*** Opening of TASK INPUT ***
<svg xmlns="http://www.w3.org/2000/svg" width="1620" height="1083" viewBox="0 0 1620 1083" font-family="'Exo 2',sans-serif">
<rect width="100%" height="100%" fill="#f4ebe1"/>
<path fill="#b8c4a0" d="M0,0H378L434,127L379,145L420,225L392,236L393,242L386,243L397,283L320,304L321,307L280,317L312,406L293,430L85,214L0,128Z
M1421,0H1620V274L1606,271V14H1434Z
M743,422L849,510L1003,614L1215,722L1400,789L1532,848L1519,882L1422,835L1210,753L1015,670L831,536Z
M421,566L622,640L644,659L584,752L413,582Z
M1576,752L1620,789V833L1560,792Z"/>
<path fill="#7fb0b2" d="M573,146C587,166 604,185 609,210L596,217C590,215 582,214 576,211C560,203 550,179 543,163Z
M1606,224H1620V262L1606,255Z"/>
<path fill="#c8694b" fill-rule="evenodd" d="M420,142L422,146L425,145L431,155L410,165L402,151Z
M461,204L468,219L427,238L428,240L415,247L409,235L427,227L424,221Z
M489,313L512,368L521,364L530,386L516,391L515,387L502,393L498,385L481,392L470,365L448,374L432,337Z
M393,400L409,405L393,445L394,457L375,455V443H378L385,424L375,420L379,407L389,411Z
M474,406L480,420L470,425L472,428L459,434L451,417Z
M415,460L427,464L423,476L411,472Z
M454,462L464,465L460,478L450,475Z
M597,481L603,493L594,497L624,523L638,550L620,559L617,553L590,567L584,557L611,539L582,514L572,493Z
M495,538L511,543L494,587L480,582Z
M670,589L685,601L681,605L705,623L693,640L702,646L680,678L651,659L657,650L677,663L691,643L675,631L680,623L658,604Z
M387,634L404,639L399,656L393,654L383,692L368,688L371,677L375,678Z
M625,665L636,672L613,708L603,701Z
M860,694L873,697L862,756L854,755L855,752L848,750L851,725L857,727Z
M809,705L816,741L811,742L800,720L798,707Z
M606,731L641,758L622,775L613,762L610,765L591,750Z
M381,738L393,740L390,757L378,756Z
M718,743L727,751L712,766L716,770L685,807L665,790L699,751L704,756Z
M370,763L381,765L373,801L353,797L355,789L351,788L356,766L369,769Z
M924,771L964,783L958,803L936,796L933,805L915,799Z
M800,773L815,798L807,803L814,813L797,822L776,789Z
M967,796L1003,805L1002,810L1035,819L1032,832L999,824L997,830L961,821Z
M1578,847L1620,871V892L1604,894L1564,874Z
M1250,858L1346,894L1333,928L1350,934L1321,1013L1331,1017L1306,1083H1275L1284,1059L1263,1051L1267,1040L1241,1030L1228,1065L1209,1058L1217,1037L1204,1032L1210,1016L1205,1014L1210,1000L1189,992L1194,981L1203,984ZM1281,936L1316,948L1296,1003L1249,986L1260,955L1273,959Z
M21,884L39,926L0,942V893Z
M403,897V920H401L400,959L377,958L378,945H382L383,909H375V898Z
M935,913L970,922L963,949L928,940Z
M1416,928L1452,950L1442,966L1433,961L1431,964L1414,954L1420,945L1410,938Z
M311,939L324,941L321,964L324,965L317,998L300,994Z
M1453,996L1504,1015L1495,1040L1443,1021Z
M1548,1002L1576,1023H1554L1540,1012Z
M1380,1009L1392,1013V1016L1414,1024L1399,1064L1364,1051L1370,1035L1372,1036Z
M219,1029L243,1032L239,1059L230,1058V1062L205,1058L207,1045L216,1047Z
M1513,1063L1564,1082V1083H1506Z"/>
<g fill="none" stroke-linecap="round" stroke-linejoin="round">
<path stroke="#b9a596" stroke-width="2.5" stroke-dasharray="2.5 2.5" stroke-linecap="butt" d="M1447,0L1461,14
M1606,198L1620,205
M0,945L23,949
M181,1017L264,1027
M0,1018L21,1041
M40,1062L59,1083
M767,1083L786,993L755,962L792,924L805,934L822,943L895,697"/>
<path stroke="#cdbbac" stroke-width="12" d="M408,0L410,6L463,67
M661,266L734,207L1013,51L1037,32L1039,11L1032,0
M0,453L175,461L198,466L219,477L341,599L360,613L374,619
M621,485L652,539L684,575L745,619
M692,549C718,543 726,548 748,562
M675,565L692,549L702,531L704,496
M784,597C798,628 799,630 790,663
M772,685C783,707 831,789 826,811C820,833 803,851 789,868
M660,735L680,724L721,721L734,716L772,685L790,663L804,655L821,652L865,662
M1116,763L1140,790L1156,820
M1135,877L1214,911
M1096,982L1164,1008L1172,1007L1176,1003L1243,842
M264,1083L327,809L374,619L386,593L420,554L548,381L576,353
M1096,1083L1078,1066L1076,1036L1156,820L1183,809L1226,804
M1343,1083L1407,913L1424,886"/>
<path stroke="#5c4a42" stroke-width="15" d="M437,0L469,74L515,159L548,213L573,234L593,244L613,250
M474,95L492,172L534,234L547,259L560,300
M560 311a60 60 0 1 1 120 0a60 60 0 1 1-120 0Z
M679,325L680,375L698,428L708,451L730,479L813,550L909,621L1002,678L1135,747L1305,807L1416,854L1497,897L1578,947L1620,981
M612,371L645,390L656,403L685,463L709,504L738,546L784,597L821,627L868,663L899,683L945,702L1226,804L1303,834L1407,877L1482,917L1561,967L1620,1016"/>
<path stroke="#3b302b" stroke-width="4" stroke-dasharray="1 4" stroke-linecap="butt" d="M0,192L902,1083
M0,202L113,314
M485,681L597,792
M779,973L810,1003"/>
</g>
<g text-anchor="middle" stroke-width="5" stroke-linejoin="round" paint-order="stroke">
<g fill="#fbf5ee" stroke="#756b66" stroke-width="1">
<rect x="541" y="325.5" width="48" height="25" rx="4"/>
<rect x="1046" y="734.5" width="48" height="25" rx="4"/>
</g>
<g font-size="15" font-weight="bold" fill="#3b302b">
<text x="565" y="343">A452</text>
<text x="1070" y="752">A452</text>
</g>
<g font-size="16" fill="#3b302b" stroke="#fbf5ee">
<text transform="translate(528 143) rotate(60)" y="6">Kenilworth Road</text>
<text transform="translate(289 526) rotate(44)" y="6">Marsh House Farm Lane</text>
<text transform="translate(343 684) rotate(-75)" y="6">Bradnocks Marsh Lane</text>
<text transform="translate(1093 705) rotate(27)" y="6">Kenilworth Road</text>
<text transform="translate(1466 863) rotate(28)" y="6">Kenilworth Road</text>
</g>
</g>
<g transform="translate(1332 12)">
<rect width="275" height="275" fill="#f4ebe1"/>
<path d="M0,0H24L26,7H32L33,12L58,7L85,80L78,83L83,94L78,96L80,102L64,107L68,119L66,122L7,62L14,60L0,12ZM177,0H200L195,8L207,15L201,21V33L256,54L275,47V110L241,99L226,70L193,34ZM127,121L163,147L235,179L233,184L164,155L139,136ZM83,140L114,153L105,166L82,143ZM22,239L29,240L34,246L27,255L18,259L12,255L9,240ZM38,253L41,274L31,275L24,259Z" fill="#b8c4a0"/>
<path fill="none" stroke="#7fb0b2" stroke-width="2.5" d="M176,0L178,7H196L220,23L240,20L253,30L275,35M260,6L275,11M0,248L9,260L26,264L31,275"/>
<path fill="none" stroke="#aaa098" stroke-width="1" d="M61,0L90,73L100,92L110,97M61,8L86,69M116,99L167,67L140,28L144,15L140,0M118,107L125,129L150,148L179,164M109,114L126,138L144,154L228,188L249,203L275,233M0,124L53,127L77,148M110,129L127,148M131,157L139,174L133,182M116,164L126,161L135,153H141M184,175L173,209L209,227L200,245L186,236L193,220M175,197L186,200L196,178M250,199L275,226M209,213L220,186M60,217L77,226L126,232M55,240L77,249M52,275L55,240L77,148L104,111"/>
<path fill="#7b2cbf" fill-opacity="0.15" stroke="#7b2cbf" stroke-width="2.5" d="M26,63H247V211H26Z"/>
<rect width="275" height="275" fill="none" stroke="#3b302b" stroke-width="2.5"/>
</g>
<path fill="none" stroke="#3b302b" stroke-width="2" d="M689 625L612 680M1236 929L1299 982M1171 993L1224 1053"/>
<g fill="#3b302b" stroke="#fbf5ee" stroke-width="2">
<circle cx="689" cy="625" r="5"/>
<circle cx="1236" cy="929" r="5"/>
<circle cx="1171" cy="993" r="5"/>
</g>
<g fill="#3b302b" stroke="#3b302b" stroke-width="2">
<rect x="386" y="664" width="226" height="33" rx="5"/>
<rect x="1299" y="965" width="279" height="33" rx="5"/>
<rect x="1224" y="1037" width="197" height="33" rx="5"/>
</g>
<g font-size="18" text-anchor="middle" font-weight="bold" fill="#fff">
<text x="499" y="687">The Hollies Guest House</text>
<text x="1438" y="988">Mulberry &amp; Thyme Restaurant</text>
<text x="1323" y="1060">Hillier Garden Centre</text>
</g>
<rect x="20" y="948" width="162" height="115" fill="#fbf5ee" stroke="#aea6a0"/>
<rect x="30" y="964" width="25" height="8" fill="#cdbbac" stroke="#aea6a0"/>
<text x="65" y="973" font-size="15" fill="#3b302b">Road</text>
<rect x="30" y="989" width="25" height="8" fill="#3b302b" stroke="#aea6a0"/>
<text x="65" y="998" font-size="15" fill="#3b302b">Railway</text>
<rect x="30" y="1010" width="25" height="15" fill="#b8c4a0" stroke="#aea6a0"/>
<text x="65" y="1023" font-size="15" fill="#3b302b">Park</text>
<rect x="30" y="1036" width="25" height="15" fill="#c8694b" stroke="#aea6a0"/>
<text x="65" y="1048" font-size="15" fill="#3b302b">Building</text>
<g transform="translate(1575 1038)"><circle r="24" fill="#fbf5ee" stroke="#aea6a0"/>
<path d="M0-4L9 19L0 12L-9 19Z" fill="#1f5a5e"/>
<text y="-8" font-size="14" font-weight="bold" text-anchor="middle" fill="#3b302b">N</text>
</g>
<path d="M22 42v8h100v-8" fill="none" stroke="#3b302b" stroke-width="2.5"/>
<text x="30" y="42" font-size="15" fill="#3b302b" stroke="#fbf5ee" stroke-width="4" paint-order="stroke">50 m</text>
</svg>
*** Close of TASK INPUT ***
== TASK OBJECTIVE ==
Filter the material for the word "bold" and copy each matching line.

== TASK ANSWER ==
<g font-size="15" font-weight="bold" fill="#3b302b">
<g font-size="18" text-anchor="middle" font-weight="bold" fill="#fff">
<text y="-8" font-size="14" font-weight="bold" text-anchor="middle" fill="#3b302b">N</text>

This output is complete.